Les premiers Ta 152H 0 furent mis en service à l’Erprobungskommando Ta 152 au cours de novembre et décembre 1944, sous le commandement de l’Hauptmann Bruno Stolle. La version de série, Ta 152H-1 fut livrée à la Jagdgeschwader 301 « Wilde Sau » à partir de février 45. (Les Ta 152 de la JG 301 portaient une bande jaune/rouge à l'arrière du fuselage). Alors que le Ta 152H avait été développé pour intercepter les bombardiers alliés à haute altitude, quasiment aucune mission de ce type ne fut effectuée par les unités équipées de cet appareil : notamment le III./JG 301 et le Stab de la JG 301. La première mission menée par le III./JG 301 eut lieu le 2 mars 1945. L’objectif était d'arrêter des bombardiers américains se dirigeant vers l'usine chimique de Bohlen près de Leuna. La mission avorta lorsqu’un groupe de Messerschmitt BF 109 confondirent le nouvel intercepteur allemand avec un appareil ennemi et les engagèrent. Grâce à sa vitesse ascensionnelle et à sa grande agilité, les Ta 152 esquivèrent sans grandes difficultés leurs agresseurs et aucune perte ne fut à déplorer. Après cette mission, le III./JG 301 ne fut plus engagé contre des bombardiers, mais seulement pour lutter contre des chasseurs alliés et pour protéger les Me 262... Les dernières victimes des canons du Ta 152 furent des Yak-9 au cours de la bataille de Berlin, le 30 avril 1945. Approximativement 150 Ta 152H furent produits par l'usine Focke Wulf de Cottbus. Celle-ci fut abandonnée en avril 45 devant l'avance des troupes soviétiques.

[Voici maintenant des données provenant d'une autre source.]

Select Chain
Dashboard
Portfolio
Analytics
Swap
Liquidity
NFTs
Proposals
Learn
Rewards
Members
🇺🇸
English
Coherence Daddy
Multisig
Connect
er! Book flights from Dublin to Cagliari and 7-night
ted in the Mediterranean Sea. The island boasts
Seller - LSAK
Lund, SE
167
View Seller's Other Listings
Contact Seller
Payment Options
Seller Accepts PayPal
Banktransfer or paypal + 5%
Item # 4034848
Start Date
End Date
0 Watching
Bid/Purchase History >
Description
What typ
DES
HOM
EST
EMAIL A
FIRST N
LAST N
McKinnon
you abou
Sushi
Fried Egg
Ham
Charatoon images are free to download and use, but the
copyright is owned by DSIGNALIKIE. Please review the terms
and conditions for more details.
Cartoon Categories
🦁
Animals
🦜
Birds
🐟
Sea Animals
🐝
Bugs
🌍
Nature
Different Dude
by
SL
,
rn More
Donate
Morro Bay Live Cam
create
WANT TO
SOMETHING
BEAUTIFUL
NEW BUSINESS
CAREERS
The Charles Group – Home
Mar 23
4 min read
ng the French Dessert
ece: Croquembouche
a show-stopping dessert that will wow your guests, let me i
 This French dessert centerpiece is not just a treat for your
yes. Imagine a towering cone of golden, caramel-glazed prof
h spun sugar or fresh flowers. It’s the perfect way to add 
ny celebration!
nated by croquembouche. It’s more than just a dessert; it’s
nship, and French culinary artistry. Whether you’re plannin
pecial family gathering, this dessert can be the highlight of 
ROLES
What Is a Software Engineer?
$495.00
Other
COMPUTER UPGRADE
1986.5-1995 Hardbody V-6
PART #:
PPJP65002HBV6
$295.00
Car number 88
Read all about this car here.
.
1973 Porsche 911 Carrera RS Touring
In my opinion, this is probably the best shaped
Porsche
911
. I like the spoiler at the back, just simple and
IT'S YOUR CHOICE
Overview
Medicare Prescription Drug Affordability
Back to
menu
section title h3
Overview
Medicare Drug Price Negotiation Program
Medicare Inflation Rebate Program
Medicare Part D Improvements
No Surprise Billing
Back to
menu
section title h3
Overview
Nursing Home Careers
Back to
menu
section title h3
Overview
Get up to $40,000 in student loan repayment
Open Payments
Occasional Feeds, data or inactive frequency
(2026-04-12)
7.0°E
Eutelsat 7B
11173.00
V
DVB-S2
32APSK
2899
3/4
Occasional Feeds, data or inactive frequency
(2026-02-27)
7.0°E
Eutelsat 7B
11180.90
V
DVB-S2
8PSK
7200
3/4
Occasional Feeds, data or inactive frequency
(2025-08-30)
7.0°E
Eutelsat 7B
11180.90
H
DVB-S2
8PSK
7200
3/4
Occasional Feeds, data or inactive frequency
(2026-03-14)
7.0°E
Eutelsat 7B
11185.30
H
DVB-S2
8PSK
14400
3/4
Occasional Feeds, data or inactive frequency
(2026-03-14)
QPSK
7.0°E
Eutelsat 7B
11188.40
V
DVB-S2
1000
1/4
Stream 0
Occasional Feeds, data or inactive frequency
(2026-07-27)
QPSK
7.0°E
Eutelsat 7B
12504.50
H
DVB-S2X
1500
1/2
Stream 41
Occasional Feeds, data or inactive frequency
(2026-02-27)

http://www.focke-wulf190.com/indexneu.htmTa 152H-1 de la JG 301.D’après les pilotes de la Luftwaffe, les caractéristiques de vol du Ta 152H étaient supérieures à celles de tous les autres chasseurs allemands, y compris au Me 262 lors de combats tournoyants. Parmi les pilotes qui remportèrent des victoires à bord du Ta 152, il faut citer L'Oberfeldwebel Joseph Keil de la JG301 qui fut le seul as sur Ta 152H en remportant cinq victoires dans les cinq dernières semaines de la guerre à bord du "3 vert". Willi Reschke remporta lui aussi trois victoires à bord de son "9 vert", cet appareil fut exposé sur la base de Farnborough en Angleterre après la guerre.